The major facilitator superfamily domain 2a protein was identified recently as a lysophosphatidylcholine (LPC) symporter with high affinity for LPC species enriched with DHA (LPC-DHA). To test the hypothesis that reproductive state and choline intake influence plasma LPC-DHA, we performed a post hoc analysis of samples available through 10 weeks of a previously conducted feeding study, which provided two doses of choline (480 and 930 mg/d) to non-pregnant (n 21), third-trimester pregnant (n 26), and lactating (n 24) women; all participants consumed 200 mg of supplemental DHA and 22 % of their daily choline intake as 2H-labelled choline.
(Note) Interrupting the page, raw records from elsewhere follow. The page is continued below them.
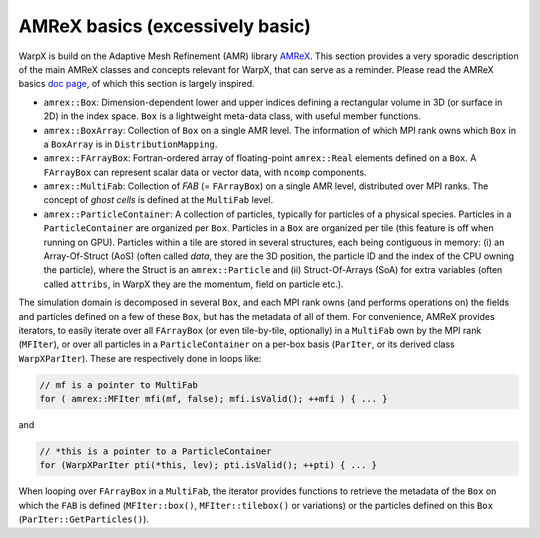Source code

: .. _developers-amrex-basics:

AMReX basics (excessively basic)
================================

WarpX is build on the Adaptive Mesh Refinement (AMR) library `AMReX <https://github.com/AMReX-Codes/amrex>`__. This section provides a very sporadic description of the main AMReX classes and concepts relevant for WarpX, that can serve as a reminder. Please read the AMReX basics `doc page <https://amrex-codes.github.io/amrex/docs_html/Basics.html>`__, of which this section is largely inspired.

* ``amrex::Box``: Dimension-dependent lower and upper indices defining a rectangular volume in 3D (or surface in 2D) in the index space. ``Box`` is a lightweight meta-data class, with useful member functions.

* ``amrex::BoxArray``: Collection of ``Box`` on a single AMR level. The information of which MPI rank owns which ``Box`` in a ``BoxArray`` is in ``DistributionMapping``.

* ``amrex::FArrayBox``: Fortran-ordered array of floating-point ``amrex::Real`` elements defined on a ``Box``. A ``FArrayBox`` can represent scalar data or vector data, with ``ncomp`` components.

* ``amrex::MultiFab``: Collection of `FAB` (= ``FArrayBox``) on a single AMR level, distributed over MPI ranks. The concept of `ghost cells` is defined at the ``MultiFab`` level.

* ``amrex::ParticleContainer``: A collection of particles, typically for particles of a physical species. Particles in a ``ParticleContainer`` are organized per ``Box``. Particles in a ``Box`` are organized per tile (this feature is off when running on GPU). Particles within a tile are stored in several structures, each being contiguous in memory: (i) an Array-Of-Struct (AoS) (often called `data`, they are the 3D position, the particle ID and the index of the CPU owning the particle), where the Struct is an ``amrex::Particle`` and (ii) Struct-Of-Arrays (SoA) for extra variables (often called ``attribs``, in WarpX they are the momentum, field on particle etc.).

The simulation domain is decomposed in several ``Box``, and each MPI rank owns (and performs operations on) the fields and particles defined on a few of these ``Box``, but has the metadata of all of them. For convenience, AMReX provides iterators, to easily iterate over all ``FArrayBox`` (or even tile-by-tile, optionally) in a ``MultiFab`` own by the MPI rank (``MFIter``), or over all particles in a ``ParticleContainer`` on a per-box basis (``ParIter``, or its derived class ``WarpXParIter``). These are respectively done in loops like:

.. code-block:: cpp

   // mf is a pointer to MultiFab
   for ( amrex::MFIter mfi(mf, false); mfi.isValid(); ++mfi ) { ... }

and

.. code-block:: cpp

   // *this is a pointer to a ParticleContainer
   for (WarpXParIter pti(*this, lev); pti.isValid(); ++pti) { ... }

When looping over ``FArrayBox`` in a ``MultiFab``, the iterator provides functions to retrieve the metadata of the ``Box`` on which the ``FAB`` is defined (``MFIter::box()``, ``MFIter::tilebox()`` or variations) or the particles defined on this ``Box`` (``ParIter::GetParticles()``).

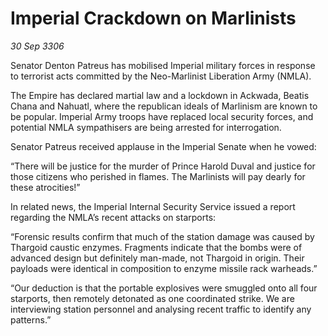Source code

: * Imperial Crackdown on Marlinists

/30 Sep 3306/

Senator Denton Patreus has mobilised Imperial military forces in response to terrorist acts committed by the Neo-Marlinist Liberation Army (NMLA). 

The Empire has declared martial law and a lockdown in Ackwada, Beatis Chana and Nahuatl, where the republican ideals of Marlinism are known to be popular. Imperial Army troops have replaced local security forces, and potential NMLA sympathisers are being arrested for interrogation. 

Senator Patreus received applause in the Imperial Senate when he vowed: 

“There will be justice for the murder of Prince Harold Duval and justice for those citizens who perished in flames. The Marlinists will pay dearly for these atrocities!” 

In related news, the Imperial Internal Security Service issued a report regarding the NMLA’s recent attacks on starports: 

“Forensic results confirm that much of the station damage was caused by Thargoid caustic enzymes. Fragments indicate that the bombs were of advanced design but definitely man-made, not Thargoid in origin. Their payloads were identical in composition to enzyme missile rack warheads.” 

“Our deduction is that the portable explosives were smuggled onto all four starports, then remotely detonated as one coordinated strike. We are interviewing station personnel and analysing recent traffic to identify any patterns.”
The effects of reproductive state and choline intake on total LPC-DHA (expressed as a percentage of LPC) and plasma enrichments of labelled LPC and LPC-DHA were assessed using mixed and generalised linear models. Reproductive state interacted with time (P = 0·001) to influence total LPC-DHA, which significantly increased by week 10 in non-pregnant women, but not in pregnant or lactating women. Contrary to total LPC-DHA, patterns of labelled LPC-DHA enrichments were discordant between pregnant and lactating women (P < 0·05), suggestive of unique, reproductive state-specific mechanisms that result in reduced production and/or enhanced clearance of LPC-DHA during pregnancy and lactation. Regardless of the reproductive state, women consuming 930 v. 480 mg choline per d exhibited no change in total LPC-DHA but higher d3-LPC-DHA (P = 0·02), indicating that higher choline intakes favour the production of LPC-DHA from the phosphatidylethanolamine N-methyltransferase pathway of phosphatidylcholine biosynthesis. Our results warrant further investigation into the effect of reproductive state and dietary choline on LPC-DHA dynamics and its contribution to DHA status.
Trial registration: ClinicalTrials.gov NCT01127022.
Keywords: DHA; Dietary choline; Lactation; Lysophosphatidylcholine; Pregnancy.